The passage below covers a malaria vaccine trial. List every vaccine regimen that the children in it could be randomised to receive.

[Text passage Boundary: Start]

A malaria vaccine developed by Oxford University has been described as “world changing” following its successful trial in children in Burkina Faso. Their results of their double-blind randomised controlled trial were published yesterday in The Lancet Infectious Diseases.
The researchers had previously reported that in children, the R21/Matrix-M malaria vaccine reached the WHO-specified goal of 75% or greater efficacy over 12 months.
To test the immunogenicity, and efficacy results at 12 months after administration of a booster vaccination, the researchers conducted a trial was done in children aged 5–17 months in Burkina Faso, who had written informed consent provided by their caregivers. Eligible children were randomised to receive three vaccinations of either 5 μg R21/25 μg Matrix-M, 5 μg R21/50 μg Matrix-M, or a control vaccine (the Rabivax-S rabies vaccine) before the malaria season, with a booster dose 12 months later. Exclusion criteria included any existing clinically significant comorbidity or receipt of other investigational products.
Vaccine safety, efficacy, and a potential correlate of efficacy with immunogenicity, measured as anti-NANP antibody titres, were evaluated over one year following the first booster vaccination. Efficacy analyses were performed for all participants who received the primary series of vaccinations and a booster vaccination.
Between June 2, and July 2, 2020, 409 children returned to receive a booster vaccine, which was the same received in the primary series of vaccinations. R21/Matrix-M had a favourable safety profile and was well tolerated. Vaccine efficacy remained high in the high adjuvant dose (50 μg) group, similar to previous findings at one year after the primary series of vaccinations. Following the booster vaccination, 51% of children receiving R21/Matrix-M with low-dose adjuvant, 39% of children receiving the same but with high-dose adjuvant, and 86% of 140 children who received the rabies vaccine developed clinical malaria by 12 months.
Vaccine efficacy was 71% in the low-dose adjuvant group and 80% in the high-dose adjuvant group. In the high-dose adjuvant group, vaccine efficacy against multiple episodes of malaria was 78%, and 2285 cases of malaria were averted per 1000 child-years at risk among vaccinated children in the second year of follow-up. Among these participants, at 28 days following their last R21/Matrix-M vaccination, titres of malaria-specific anti-NANP antibodies correlated positively with protection against malaria in both the first year of follow-up (Spearman’s ρ –0·32 [95% CI –0·45 to –0·19]; p = 0·0001) and second year of follow-up (–0·20 [–0·34 to –0·06]; p = 0·02).
A booster dose of R21/Matrix-M at 1 year following the primary three-dose regimen maintained high efficacy against first and multiple episodes of clinical malaria. Furthermore, the booster vaccine induced antibody concentrations that correlated with vaccine efficacy. The trial is ongoing to assess long-term follow-up of these participants and the value of further booster vaccinations.

[Text passage Boundary: End]
[Records Boundary: Start]

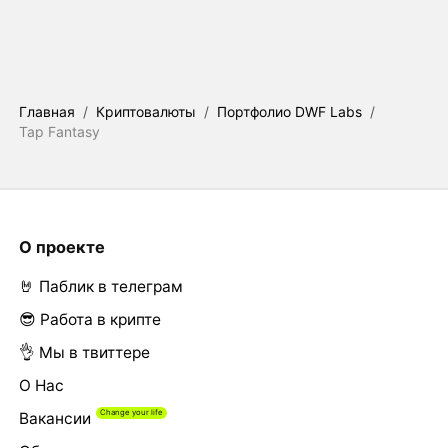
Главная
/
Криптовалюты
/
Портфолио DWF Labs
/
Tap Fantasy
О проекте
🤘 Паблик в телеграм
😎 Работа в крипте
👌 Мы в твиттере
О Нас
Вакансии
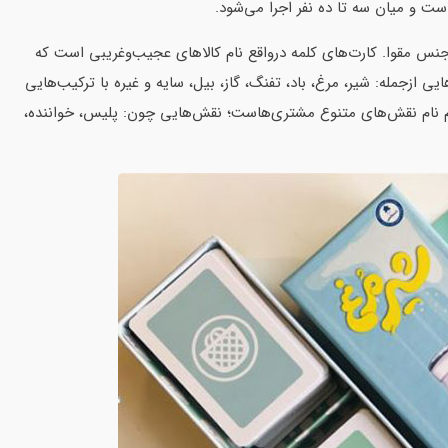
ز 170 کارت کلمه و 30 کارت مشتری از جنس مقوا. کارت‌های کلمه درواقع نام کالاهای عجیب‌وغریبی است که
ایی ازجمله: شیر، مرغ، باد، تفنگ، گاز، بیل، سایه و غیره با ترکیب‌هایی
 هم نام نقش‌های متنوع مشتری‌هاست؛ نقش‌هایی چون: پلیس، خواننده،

[Records Boundary: End]
[Records Boundary: Start]

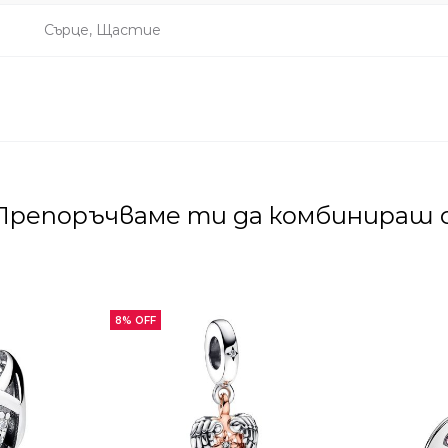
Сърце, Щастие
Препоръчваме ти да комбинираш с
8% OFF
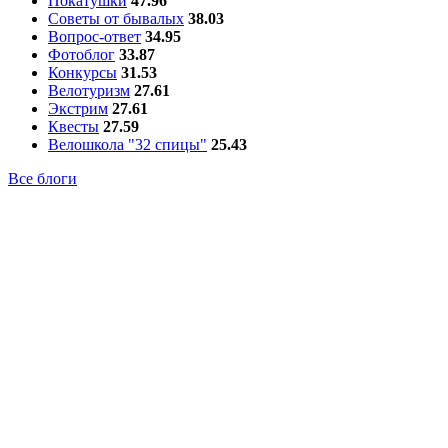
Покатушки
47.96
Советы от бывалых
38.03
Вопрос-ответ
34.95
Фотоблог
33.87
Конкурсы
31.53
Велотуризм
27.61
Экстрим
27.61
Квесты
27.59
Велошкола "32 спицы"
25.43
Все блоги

[Records Boundary: End]

Solution for this task
- 5 μg R21/25 μg Matrix-M
- 5 μg R21/50 μg Matrix-M
- a control vaccine (the Rabivax-S rabies vaccine)